Deliberately she made herself think about the gallery opening. She was terrified of the evening to come, terrified someone would see the cat images in Braden’s paintings. How very clever of you, Mr. West. Phantom cats. What a droll idea, so subtle. What, exactly, is their significance?

And at the opening she would have to face Morian: a woman who knew everything about her, who had told her clearly that she knew. She wanted to run away now, but he wanted her at the opening. She would hurt him if she went away now. He said the paintings were hers, that without her they would not have happened, that without her there would be no opening and he would still be sunk in gloom.

She knew she must go, and that she must smile and meet strangers and be nice to them. She would disappear afterward. She would go back to the portal alone, and down, and would never see him again.
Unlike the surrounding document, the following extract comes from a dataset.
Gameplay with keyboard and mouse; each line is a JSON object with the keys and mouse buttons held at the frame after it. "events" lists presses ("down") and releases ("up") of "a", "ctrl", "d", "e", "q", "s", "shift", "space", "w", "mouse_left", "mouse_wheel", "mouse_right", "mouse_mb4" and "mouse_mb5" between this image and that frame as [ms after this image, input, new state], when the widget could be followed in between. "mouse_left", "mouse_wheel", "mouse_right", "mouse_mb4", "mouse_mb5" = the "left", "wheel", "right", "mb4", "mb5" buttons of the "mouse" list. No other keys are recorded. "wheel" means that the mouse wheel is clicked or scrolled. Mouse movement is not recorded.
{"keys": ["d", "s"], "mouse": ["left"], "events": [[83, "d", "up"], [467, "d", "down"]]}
She rose and dressed and packed her few things. Braden returned and they went downstairs to Mrs. Trask’s office to say good-bye. The office was as bright and cheerful as the rest of the inn, white wicker furniture and potted plants, and a collection of prints that covered three walls. Some were Alice’s: an etching of winging gulls, a lithograph of swimming seals, and one of horses wheeling at the edge of the sea. Behind the desk hung an etching of a cat sculpture, the cat leaping after a bird. Her pulse quickened. She recognized it from the Cat Museum. And Braden said, “Timorell commissioned the sculpture shortly before she was killed in the earthquake. Alice thought it had some special meaning for her, that was why she did the etching, several years after Timorell’s death.”
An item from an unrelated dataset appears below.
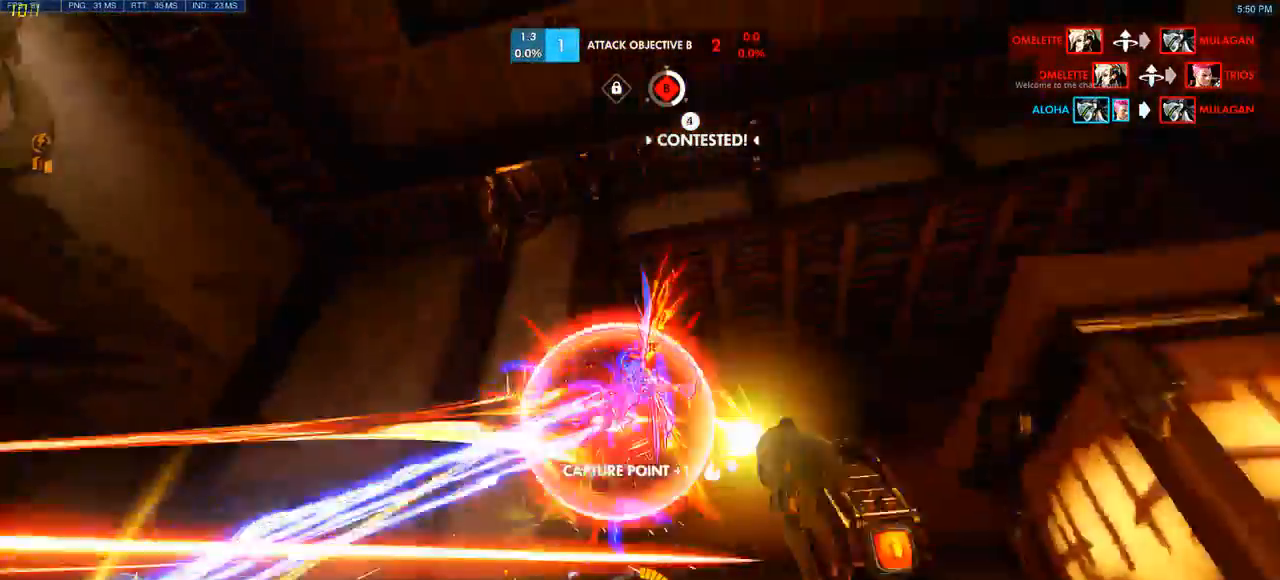
{"keys": ["d"], "mouse": [], "events": [[217, "d", "up"], [267, "d", "down"], [300, "mouse_left", "up"], [433, "s", "up"]]}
Now her heart was thundering.

In the museum, she had examined that cat sculpture. She had found no clue that it might contain the Amulet. Now, she burned to go back and look at it again. She moved behind the desk, to study it.

The bronze cat’s fur was roughly done. One could see the globs of clay from which the casting had been made. And within the rough clay patterns, across the cat’s flank, was an oval shape unlike the other texture. A little teardrop shape so subtly different one could easily overlook it, but a shape a bit too perfect. A teardrop the same shape as the Amulet. Excited, she turned away when Braden took her hand. She said good-bye to Mrs. Trask and hugged her. The old woman felt like a rock, draped in her black mourning, but her smile was full of joy.

Chapter 60

Twenty paintings hung on the white gallery walls, each with space around it, each well lighted from spotlights recessed into the ceiling. Hung all together, the rich, abstracted studies had such power they jolted Melissa.